You are viewing a plain text version of this content. The canonical link for it is here.
Posted to common-commits@hadoop.apache.org by Apache Wiki <wi...@apache.org> on 2008/12/09 20:02:25 UTC

[Hadoop Wiki] Update of "Hbase/ColumnCaching" by jgray

Dear Wiki user,

You have subscribed to a wiki page or wiki category on "Hadoop Wiki" for change notification.
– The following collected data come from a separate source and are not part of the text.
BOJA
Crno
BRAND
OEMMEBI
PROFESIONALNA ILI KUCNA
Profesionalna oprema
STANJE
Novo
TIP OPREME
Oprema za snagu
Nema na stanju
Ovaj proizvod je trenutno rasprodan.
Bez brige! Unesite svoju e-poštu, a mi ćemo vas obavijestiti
The following page has been changed by jgray:
http://wiki.apache.org/hadoop/Hbase/ColumnCaching

New page:
Key/Val Cache

Overall goal: 
	To early out at as many places as possible.

Overall structure:
	The cache is implemented in Memcache.java as an extra step to find the requested columns
	Add early outs in HStore.java to check if the data needed is returned from memCache.
	
	Add logger for stats, to see hits and misses in the cache.

Structure of cache:
	cacheKey(row+column) -> Value
	//and maybe row:family -> fullFlag(to indicate that all columns of the latest timestamp is in cache)
	and a hashset with the rows:families that are full
	cacheKey class with byte[] row, byte[] column
	and compareTo functions, to sort the inputs, should look like HStoreKey, but minimized since there is
	no need for timestamp and versions and so on, to save memory.
	
	//Need a way to remove data from cache, when it is full, easiest probably to have a seperate list(FIFO) with just the
	//keys. 
	Start with soft references


Input From:
	get - memCache
		Check if key is in the cache, otherwise get it from mapfiles, put in cache on the way out
		Need to check the the number of versions wanted is 1, to use the k/V cache
	
	getFull(multiple columns) - memCache
		Check if keys are in cache, otherwise get them from mapfiles, put in cache in way out
		
	getFull(all columns) - memCache
		Check if fullFlag is set, get all columns from cache, if set abort, otherwise fetch remaining from mapfiles, put them in cache and set flag on way out 
	
	deleteAll - done via add in memCache
		Delete row from cache, return ?
	
	deleteFamily - done via add in memCache
		Delete row from cache, return ?	
	
	add - memCache
		Check fullFlag, if set apply all the changes to row, otherwise do nothing to cache.	
	
	batchUpdate - done via add in memCache
		Check fullFlag, if set apply all the changes to row, otherwise do nothing to cache.
		
		
		
		
		
		
Things to change: 
	In MemCache.getFull(), add early out if everything was found in memCache, do not need to check snapShot?